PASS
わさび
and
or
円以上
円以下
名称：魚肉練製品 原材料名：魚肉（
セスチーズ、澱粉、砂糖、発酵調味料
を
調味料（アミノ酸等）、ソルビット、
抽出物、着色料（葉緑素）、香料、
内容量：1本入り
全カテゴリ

=-=-=

ASSIGNMENT:
Write the listing out again in its entirety, exactly.

OUTPUT OF THE TASK:
PASS
わさび
and
or
円以上
円以下
名称：魚肉練製品 原材料名：魚肉（
セスチーズ、澱粉、砂糖、発酵調味料
を
調味料（アミノ酸等）、ソルビット、
抽出物、着色料（葉緑素）、香料、
内容量：1本入り
全カテゴリ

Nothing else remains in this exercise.